> [Task prompt]: Your answer should be the lines below from the one holding "创建一个指定工作线程数量的线" through the one holding "创建一个定长的线程池，而且支", copied exactly and with nothing else.

> [Stored data]:
————

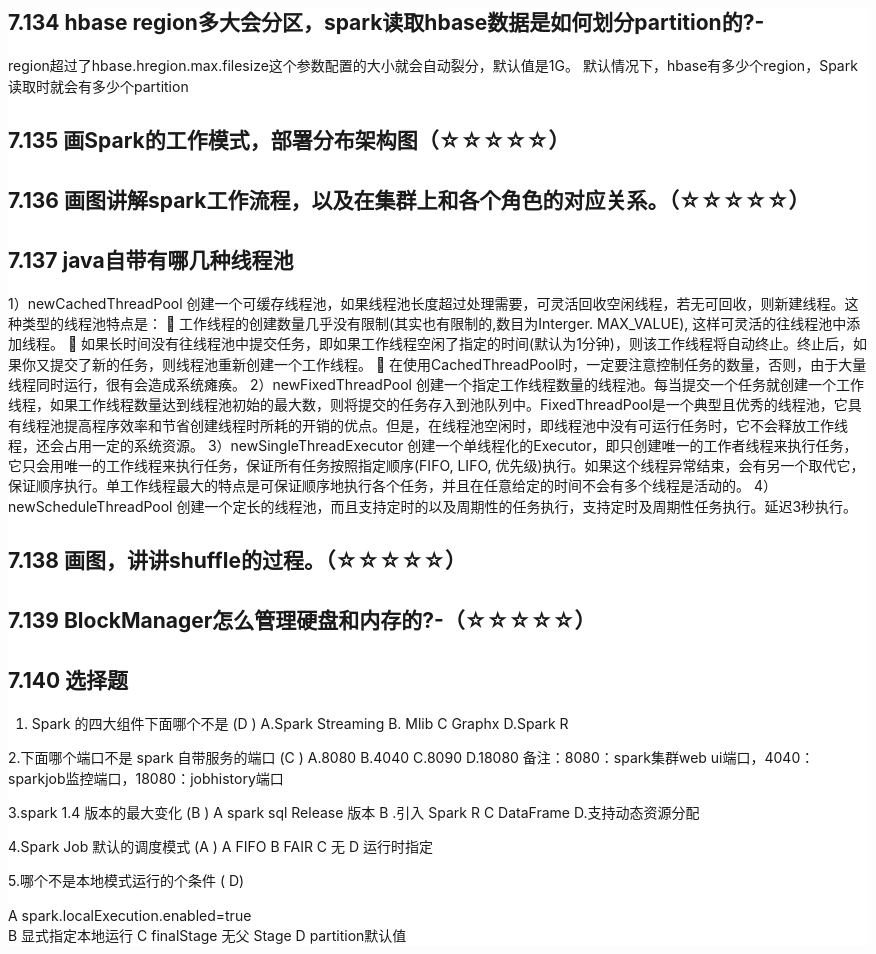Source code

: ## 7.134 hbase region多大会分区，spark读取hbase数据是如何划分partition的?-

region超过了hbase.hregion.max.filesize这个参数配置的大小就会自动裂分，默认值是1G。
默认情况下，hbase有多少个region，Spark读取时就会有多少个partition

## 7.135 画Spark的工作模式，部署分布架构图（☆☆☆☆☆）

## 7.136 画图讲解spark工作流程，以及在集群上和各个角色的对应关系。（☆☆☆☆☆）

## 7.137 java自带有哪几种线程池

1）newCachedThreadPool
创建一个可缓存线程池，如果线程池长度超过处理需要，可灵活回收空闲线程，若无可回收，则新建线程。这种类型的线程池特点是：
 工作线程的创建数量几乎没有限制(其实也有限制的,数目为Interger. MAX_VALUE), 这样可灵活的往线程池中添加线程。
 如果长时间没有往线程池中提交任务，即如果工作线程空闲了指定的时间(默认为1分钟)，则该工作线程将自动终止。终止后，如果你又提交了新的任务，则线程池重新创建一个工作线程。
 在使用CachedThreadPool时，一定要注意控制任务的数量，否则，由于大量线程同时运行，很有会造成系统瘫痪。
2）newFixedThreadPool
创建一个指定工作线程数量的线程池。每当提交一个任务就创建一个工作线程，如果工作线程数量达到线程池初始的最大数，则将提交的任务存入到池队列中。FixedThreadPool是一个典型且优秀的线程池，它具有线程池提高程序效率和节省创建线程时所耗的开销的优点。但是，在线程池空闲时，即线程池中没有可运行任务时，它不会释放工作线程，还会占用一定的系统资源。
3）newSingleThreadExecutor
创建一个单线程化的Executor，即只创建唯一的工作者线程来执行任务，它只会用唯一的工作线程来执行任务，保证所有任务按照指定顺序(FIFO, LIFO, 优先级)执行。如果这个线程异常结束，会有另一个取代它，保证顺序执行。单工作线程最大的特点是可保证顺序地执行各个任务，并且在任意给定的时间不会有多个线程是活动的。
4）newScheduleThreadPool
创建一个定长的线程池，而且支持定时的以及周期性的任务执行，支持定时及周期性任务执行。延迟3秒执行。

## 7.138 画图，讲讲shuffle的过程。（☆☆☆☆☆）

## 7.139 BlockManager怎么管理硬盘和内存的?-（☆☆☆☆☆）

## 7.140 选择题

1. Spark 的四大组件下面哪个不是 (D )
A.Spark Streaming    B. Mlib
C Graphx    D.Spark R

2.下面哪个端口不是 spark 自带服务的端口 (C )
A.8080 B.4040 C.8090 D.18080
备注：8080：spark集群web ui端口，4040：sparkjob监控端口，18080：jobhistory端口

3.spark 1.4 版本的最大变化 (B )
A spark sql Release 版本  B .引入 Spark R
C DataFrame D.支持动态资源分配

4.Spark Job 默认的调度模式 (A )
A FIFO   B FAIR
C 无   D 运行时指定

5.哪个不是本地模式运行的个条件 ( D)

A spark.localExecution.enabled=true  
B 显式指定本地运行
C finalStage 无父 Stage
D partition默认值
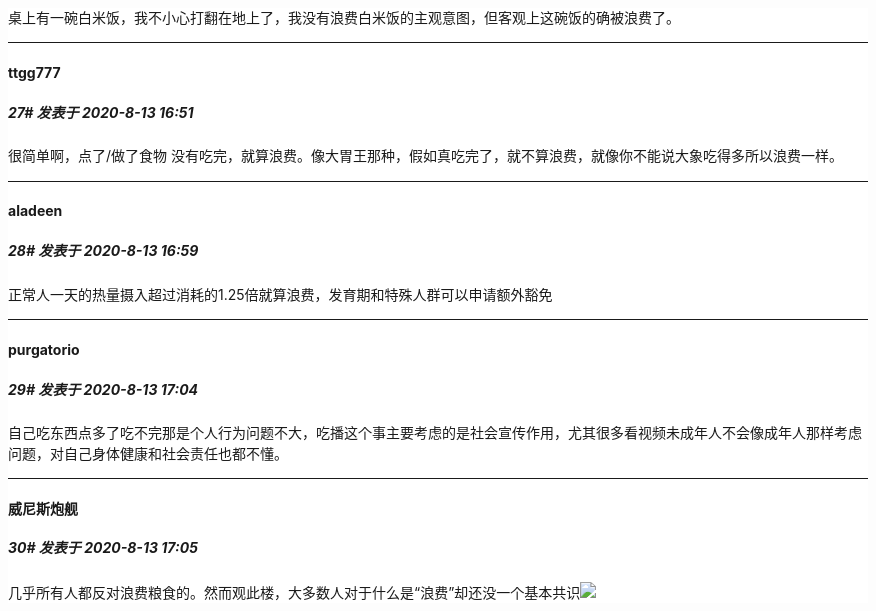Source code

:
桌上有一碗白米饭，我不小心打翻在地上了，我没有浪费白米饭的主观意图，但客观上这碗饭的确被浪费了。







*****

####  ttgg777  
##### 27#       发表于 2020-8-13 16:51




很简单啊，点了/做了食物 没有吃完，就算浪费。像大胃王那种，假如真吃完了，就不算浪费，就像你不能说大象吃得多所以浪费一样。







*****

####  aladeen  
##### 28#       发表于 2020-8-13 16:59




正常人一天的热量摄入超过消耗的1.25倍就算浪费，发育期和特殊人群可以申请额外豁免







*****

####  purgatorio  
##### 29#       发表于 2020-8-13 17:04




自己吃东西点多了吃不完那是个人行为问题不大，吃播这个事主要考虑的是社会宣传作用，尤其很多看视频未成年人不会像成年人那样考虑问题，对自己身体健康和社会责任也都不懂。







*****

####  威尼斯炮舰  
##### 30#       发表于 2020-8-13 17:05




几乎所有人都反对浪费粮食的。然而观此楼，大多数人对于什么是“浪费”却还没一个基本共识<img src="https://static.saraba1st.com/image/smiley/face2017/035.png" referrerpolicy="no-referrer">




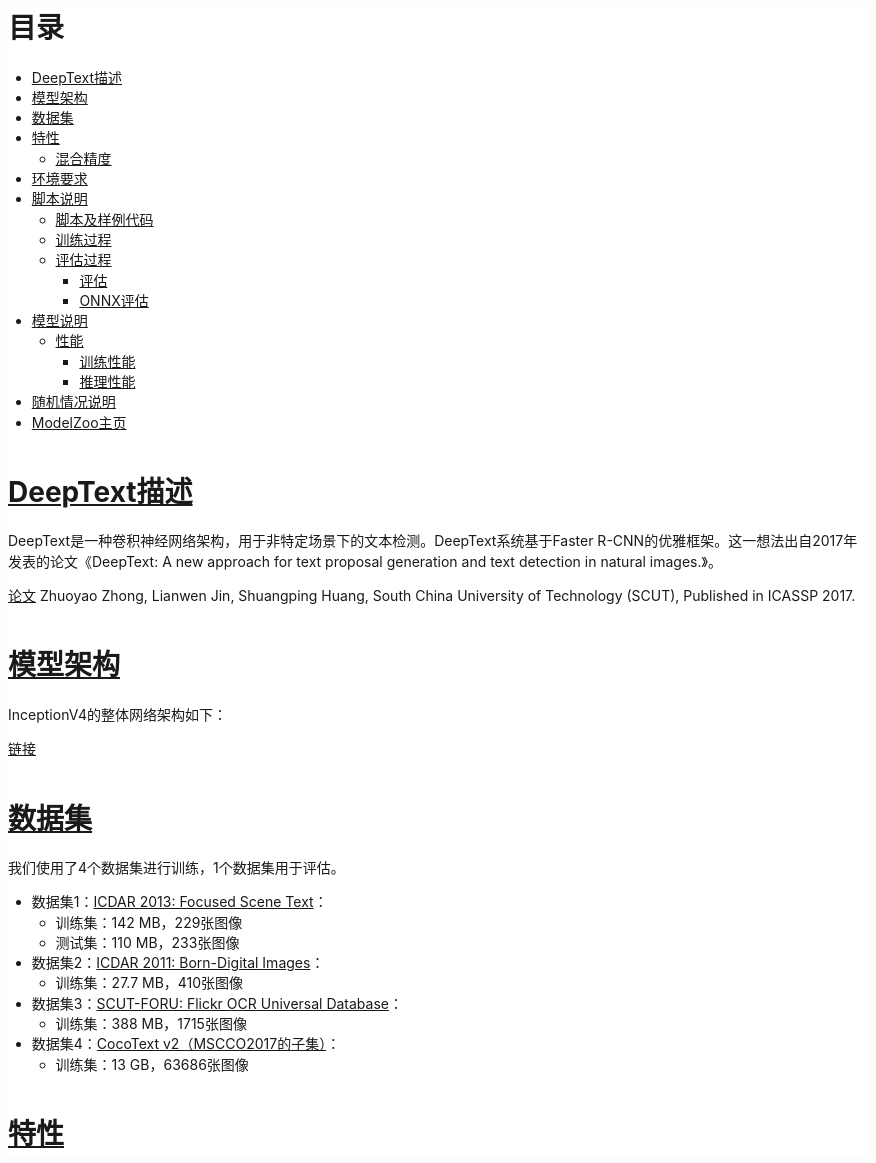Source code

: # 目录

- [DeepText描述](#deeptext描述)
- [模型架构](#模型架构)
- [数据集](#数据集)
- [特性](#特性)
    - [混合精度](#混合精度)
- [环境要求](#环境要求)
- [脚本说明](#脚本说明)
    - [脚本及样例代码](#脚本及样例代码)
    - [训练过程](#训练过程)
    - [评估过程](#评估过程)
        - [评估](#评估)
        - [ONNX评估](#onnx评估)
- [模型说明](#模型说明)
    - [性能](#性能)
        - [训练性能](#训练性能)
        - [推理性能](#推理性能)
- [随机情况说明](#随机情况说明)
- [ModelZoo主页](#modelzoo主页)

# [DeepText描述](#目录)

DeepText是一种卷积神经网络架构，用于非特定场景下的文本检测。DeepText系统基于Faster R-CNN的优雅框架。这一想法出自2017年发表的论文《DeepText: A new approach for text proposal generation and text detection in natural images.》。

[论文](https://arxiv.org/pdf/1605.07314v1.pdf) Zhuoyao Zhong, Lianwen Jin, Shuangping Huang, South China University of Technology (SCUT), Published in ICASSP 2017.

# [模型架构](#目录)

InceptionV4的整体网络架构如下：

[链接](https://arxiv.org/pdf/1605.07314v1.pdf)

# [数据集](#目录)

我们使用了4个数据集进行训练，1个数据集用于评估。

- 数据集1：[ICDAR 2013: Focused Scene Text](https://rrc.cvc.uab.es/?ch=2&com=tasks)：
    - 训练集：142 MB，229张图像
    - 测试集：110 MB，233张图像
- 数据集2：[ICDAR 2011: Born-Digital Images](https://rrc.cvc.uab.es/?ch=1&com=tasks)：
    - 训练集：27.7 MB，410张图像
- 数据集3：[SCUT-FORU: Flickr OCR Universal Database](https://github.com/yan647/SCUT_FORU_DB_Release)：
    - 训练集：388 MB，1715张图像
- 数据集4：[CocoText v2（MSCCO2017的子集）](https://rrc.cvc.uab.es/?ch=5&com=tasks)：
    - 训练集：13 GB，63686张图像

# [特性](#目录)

————

> [Written answer]:
创建一个指定工作线程数量的线程池。每当提交一个任务就创建一个工作线程，如果工作线程数量达到线程池初始的最大数，则将提交的任务存入到池队列中。FixedThreadPool是一个典型且优秀的线程池，它具有线程池提高程序效率和节省创建线程时所耗的开销的优点。但是，在线程池空闲时，即线程池中没有可运行任务时，它不会释放工作线程，还会占用一定的系统资源。
3）newSingleThreadExecutor
创建一个单线程化的Executor，即只创建唯一的工作者线程来执行任务，它只会用唯一的工作线程来执行任务，保证所有任务按照指定顺序(FIFO, LIFO, 优先级)执行。如果这个线程异常结束，会有另一个取代它，保证顺序执行。单工作线程最大的特点是可保证顺序地执行各个任务，并且在任意给定的时间不会有多个线程是活动的。
4）newScheduleThreadPool
创建一个定长的线程池，而且支持定时的以及周期性的任务执行，支持定时及周期性任务执行。延迟3秒执行。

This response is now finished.